Researchers used an experimental device to tap into surgically implanted electrodes, capturing activity in the region of the brain responsible for physical movement. When the quadriplegic patient envisioned writing individual characters by hand, words flew across the screen. The text was highly accurate (95 percent) and arrived faster (90 characters per minute) than any other BCI, coming in at around the same speed performed by similarly aged people typing on their smartphones.
Led by Frank Willett, a research scientist with the Braingate research consortium, the new system doubles the speed of previous thought-to-text BCI tools, which had subjects look at a screen and mentally “point and click” — as if using a cursor — rather than simply imagining writing the letter.

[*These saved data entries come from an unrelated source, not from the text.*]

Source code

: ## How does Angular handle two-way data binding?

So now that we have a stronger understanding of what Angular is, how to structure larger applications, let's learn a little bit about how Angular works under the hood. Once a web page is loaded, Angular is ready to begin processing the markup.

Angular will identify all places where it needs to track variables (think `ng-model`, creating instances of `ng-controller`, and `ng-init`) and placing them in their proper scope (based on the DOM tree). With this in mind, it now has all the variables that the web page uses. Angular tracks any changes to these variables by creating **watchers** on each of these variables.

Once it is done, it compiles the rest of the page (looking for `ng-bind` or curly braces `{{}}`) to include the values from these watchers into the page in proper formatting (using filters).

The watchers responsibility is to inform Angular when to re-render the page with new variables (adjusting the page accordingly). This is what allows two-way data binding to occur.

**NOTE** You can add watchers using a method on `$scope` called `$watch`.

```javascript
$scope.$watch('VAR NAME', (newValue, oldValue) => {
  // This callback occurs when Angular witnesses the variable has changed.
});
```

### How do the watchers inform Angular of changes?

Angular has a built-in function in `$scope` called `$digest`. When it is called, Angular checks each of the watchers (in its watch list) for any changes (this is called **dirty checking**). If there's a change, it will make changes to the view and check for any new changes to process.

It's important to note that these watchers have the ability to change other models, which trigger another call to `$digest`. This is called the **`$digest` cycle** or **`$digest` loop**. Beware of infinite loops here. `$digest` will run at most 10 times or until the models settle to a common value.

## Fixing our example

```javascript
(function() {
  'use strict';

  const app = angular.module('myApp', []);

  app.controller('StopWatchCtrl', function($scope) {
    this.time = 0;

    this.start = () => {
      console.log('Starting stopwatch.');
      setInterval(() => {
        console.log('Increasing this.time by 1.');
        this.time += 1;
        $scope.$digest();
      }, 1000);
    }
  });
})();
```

Gernot Müller-Putz, the head of the Institute of Neural Engineering at Graz University of Technology in Austria, says that the current research is “really advancing the field.” Müller-Putz has researched BCI for decades, developing prosthetic tools for people with spinal cord injuries.

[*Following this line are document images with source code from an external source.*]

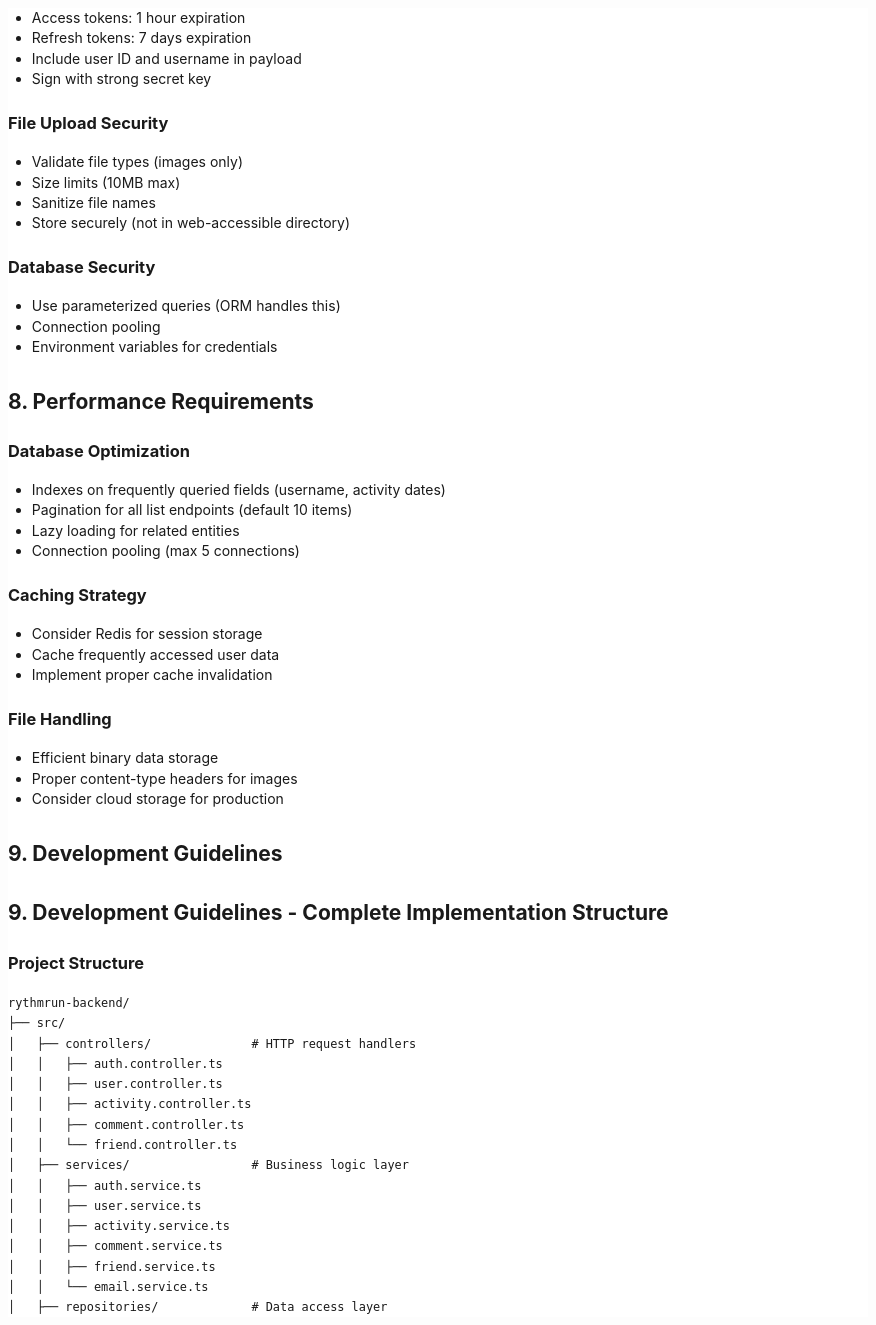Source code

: - Access tokens: 1 hour expiration
- Refresh tokens: 7 days expiration
- Include user ID and username in payload
- Sign with strong secret key

### File Upload Security

- Validate file types (images only)
- Size limits (10MB max)
- Sanitize file names
- Store securely (not in web-accessible directory)

### Database Security

- Use parameterized queries (ORM handles this)
- Connection pooling
- Environment variables for credentials

## 8. Performance Requirements

### Database Optimization

- Indexes on frequently queried fields (username, activity dates)
- Pagination for all list endpoints (default 10 items)
- Lazy loading for related entities
- Connection pooling (max 5 connections)

### Caching Strategy

- Consider Redis for session storage
- Cache frequently accessed user data
- Implement proper cache invalidation

### File Handling

- Efficient binary data storage
- Proper content-type headers for images
- Consider cloud storage for production

## 9. Development Guidelines

## 9. Development Guidelines - Complete Implementation Structure

### Project Structure

```
rythmrun-backend/
├── src/
│   ├── controllers/              # HTTP request handlers
│   │   ├── auth.controller.ts
│   │   ├── user.controller.ts
│   │   ├── activity.controller.ts
│   │   ├── comment.controller.ts
│   │   └── friend.controller.ts
│   ├── services/                 # Business logic layer
│   │   ├── auth.service.ts
│   │   ├── user.service.ts
│   │   ├── activity.service.ts
│   │   ├── comment.service.ts
│   │   ├── friend.service.ts
│   │   └── email.service.ts
│   ├── repositories/             # Data access layer
```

In the late 1960s, BCI research was first conducted on monkeys; human trials began in the early 2000s. The current research involves placing tiny electric arrays (a matrix of electrodes) directly into the motor cortex of the subject, which records neuron activity. Working with tech that previously controlled the movement of robotic arms (albeit slowly), researchers were able to use very quick, tiny movements, separated from each other, to create a spelling device.
A computer was programmed to recognize brain activity that corresponded with the alphabet. So when a subject imagines an A, the device knows exactly how to interpret those electrical signals in order to produce the correct letter on the screen. “They defined a new kind of writing,” Müller-Putz says. When the paralyzed person imagined and attempted writing each letter, specific, separate signals were also captured in the motor area.
The new device may be of great use to stroke victims who cannot move or speak, allowing them to message via email or other online platforms for personal and professional communication. It could help those with neurodegenerative diseases, as well.